Consequently, much external attention on companies' annual reports still focuses on directors' pay. But though this disclosure is important, it is not the only important information to be presented in these documents.

According to a new publication from the communications consultants Sampson Tyrrell, the challenge is to "produce an annual report that both achieves best practice in disclosure and educates, motivates and reassures through meaningful narrative and effective design".

The report, Issues in Annual Reporting, says that the annual report is a cost-effective tool for creating a good relationship with investors, with the newly introduced Operating and Financial Review (OFR), offering communications benefits as well as requiring changes to the traditional annual report.

The consultancy describes how the litigious nature of the North American market has encouraged companies to make the US equivalent of the OFR somewhat formulaic. It warns that UK reports should avoid this approach if they are to retain their credibility and aid understanding.

In keeping with its role as a communications specialist, Sampson Tyrrell also points out that companies can use the annual report to project their brands. Since "a strong brand is vital to sustainable success", it says, it is vital to establish it in the minds of investors.
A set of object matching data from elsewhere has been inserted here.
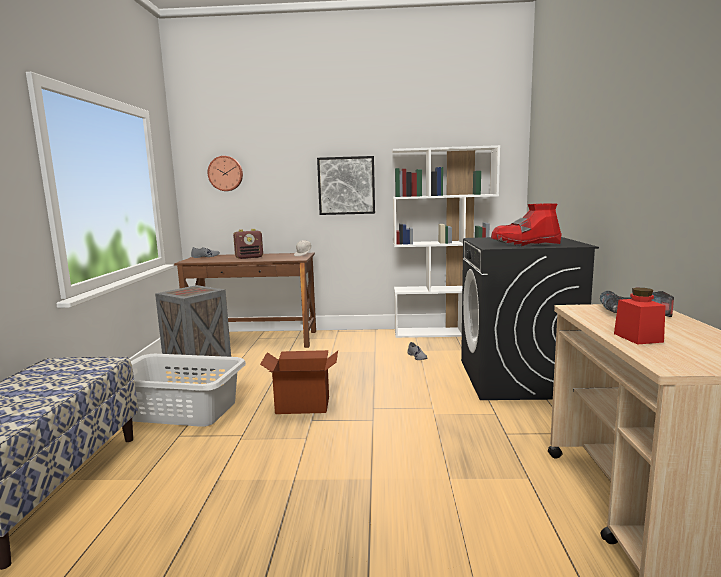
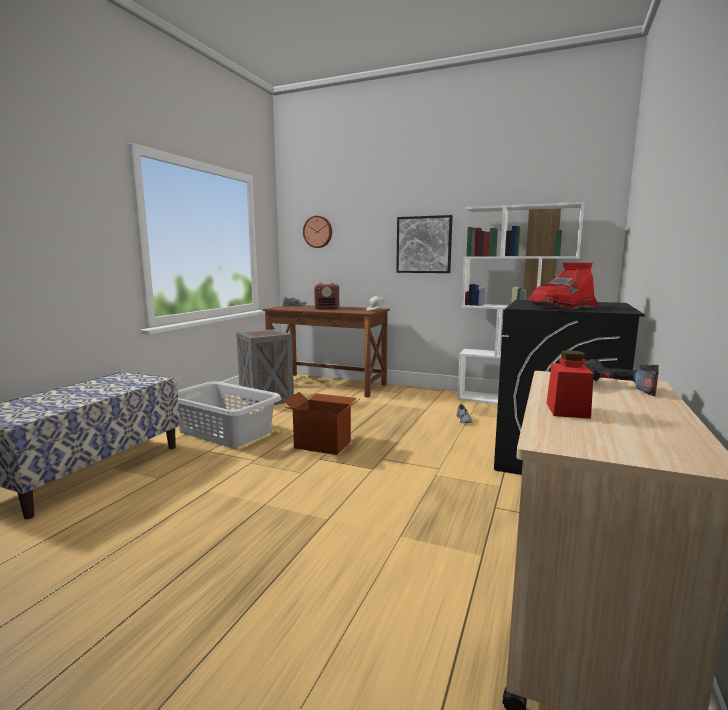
camera: 20 degrees right, 0 degrees up
(525, 244) = (563, 307): red boot -> red boot turned 45 degrees counterclockwise

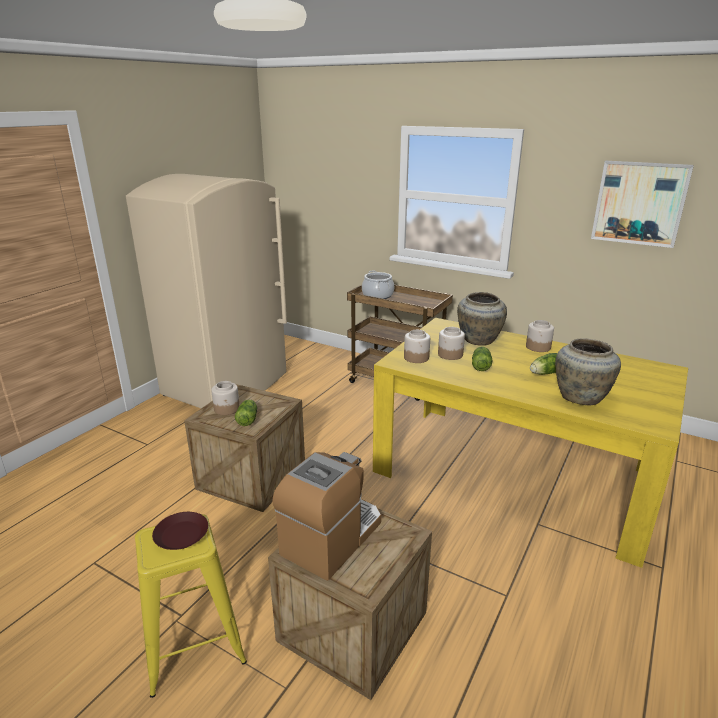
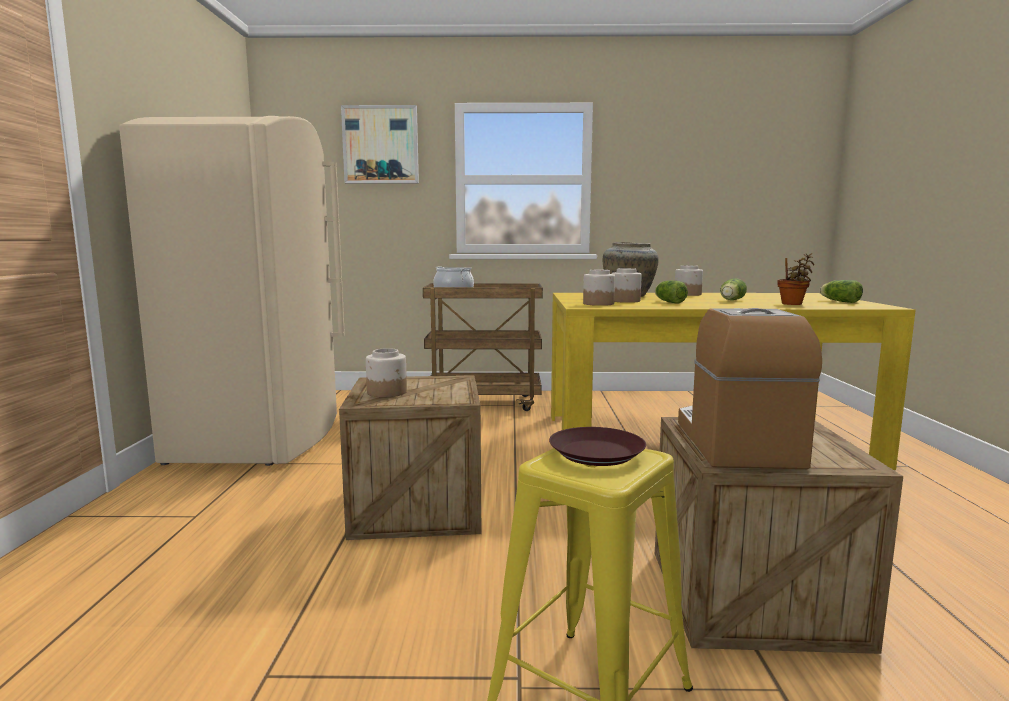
camera: 30 degrees left, 15 degrees down
(248, 419) = (434, 394): lettuce -> lettuce (838, 301)
(581, 397) = (793, 304): beige vase -> potted plant
(639, 203) = (710, 168): picture -> picture (381, 145)

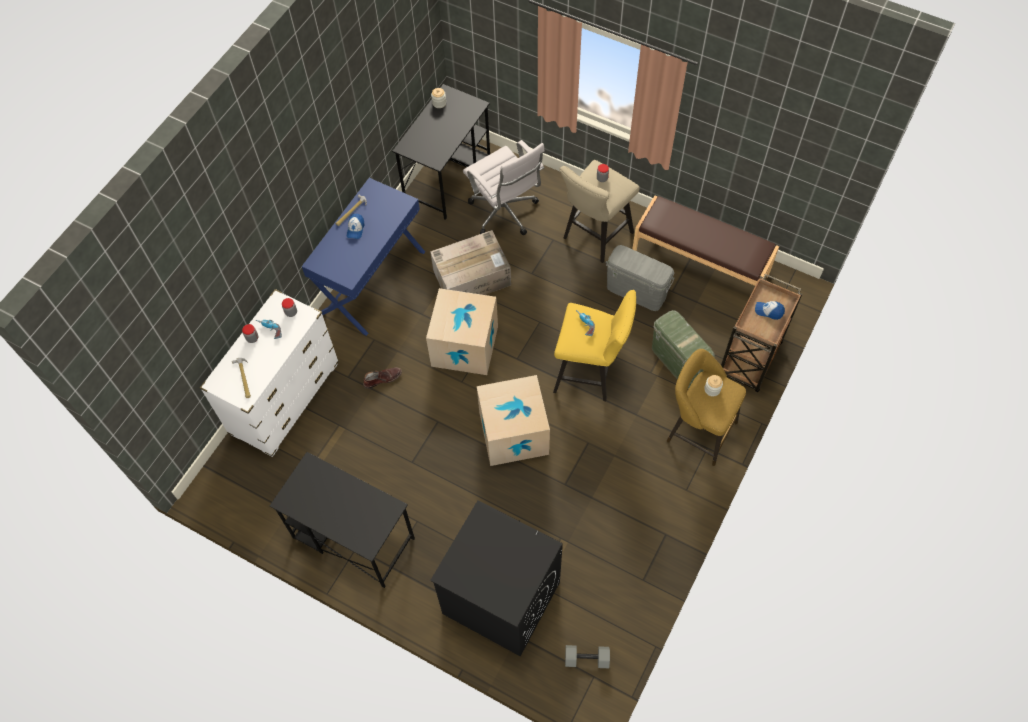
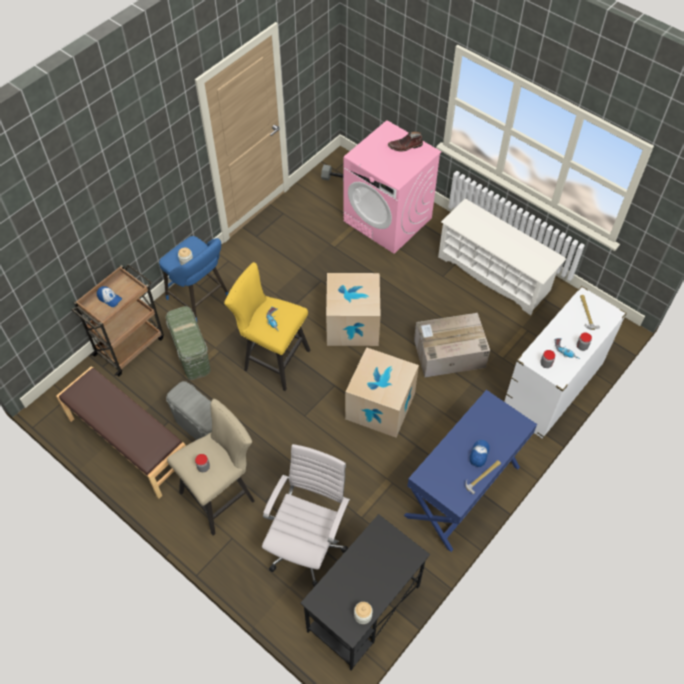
camera: 170 degrees left, 5 degrees down
(352, 537) = (494, 274): black desk -> white shoe rack
(382, 378) = (461, 390): brown boot -> brown boot (405, 146)
(472, 277) = (359, 475): cardboard box -> cardboard box (448, 353)
(500, 598) = (388, 220): black washing machine -> pink washing machine
(505, 214) = (308, 544): white office chair -> white office chair turned 45 degrees clockwise
(697, 430) = (200, 299): yellow stool -> blue stool

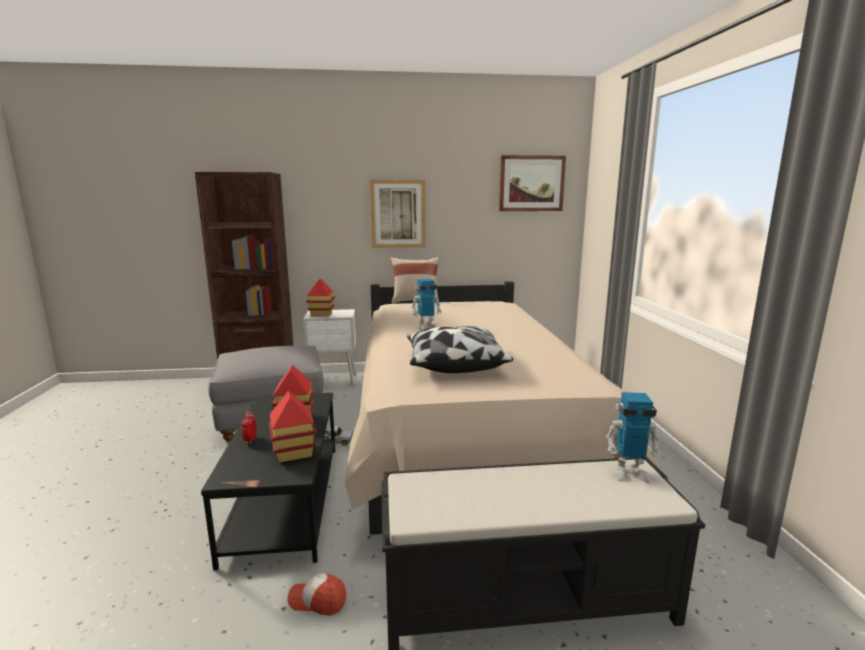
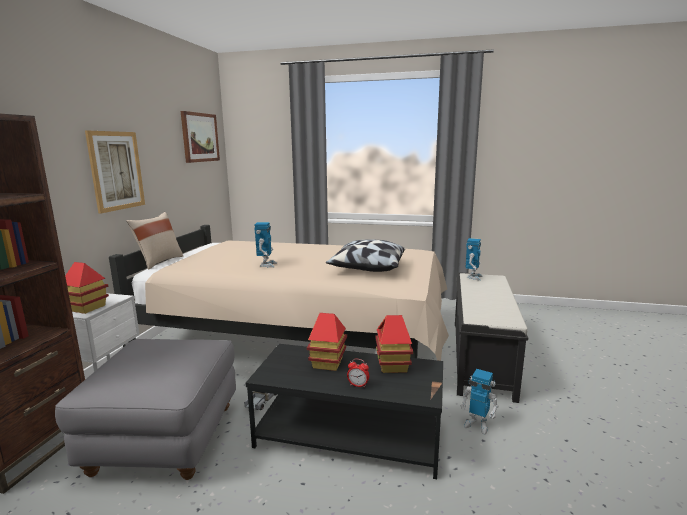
camera: 70 degrees left, 0 degrees up
(318, 601) = (477, 424): cap -> toy robot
Some companies are seeing such trends as a move towards better reporting on the environment as a method of promoting themselves as well, while others have responded to new technology by putting their accounts on disk. The only problem with this, points out Sampson Tyrrell, is that most City institutions and analysts find this method of displaying accounts information "not at all useful"; only one in eight rated it "fairly useful".

The fact that many companies went down this route before acknowledging that there is an antipathy to it, perhaps supports the idea that companies should regularly seek to find out what their account users want, and update the information accordingly. Sampson Tyrrell recommends an "annual perceptions audit", rather than informal feedback, as the best way of refining the content of annual reports.

The important thing for companies to bear in mind is that information on financial performance is not the only data investors are looking for in the annual report. After all, events are likely to have moved on since the accounts were compiled.

Sampson Tyrrell claims to have established that only a quarter of shareholders see financial performance as the main message of the annual report. Increasingly, they make "informed choices on perceived performance coupled with an assessment of your long-term strategies, your corporate values, and your willingness to measure and communicate your impact on the environment".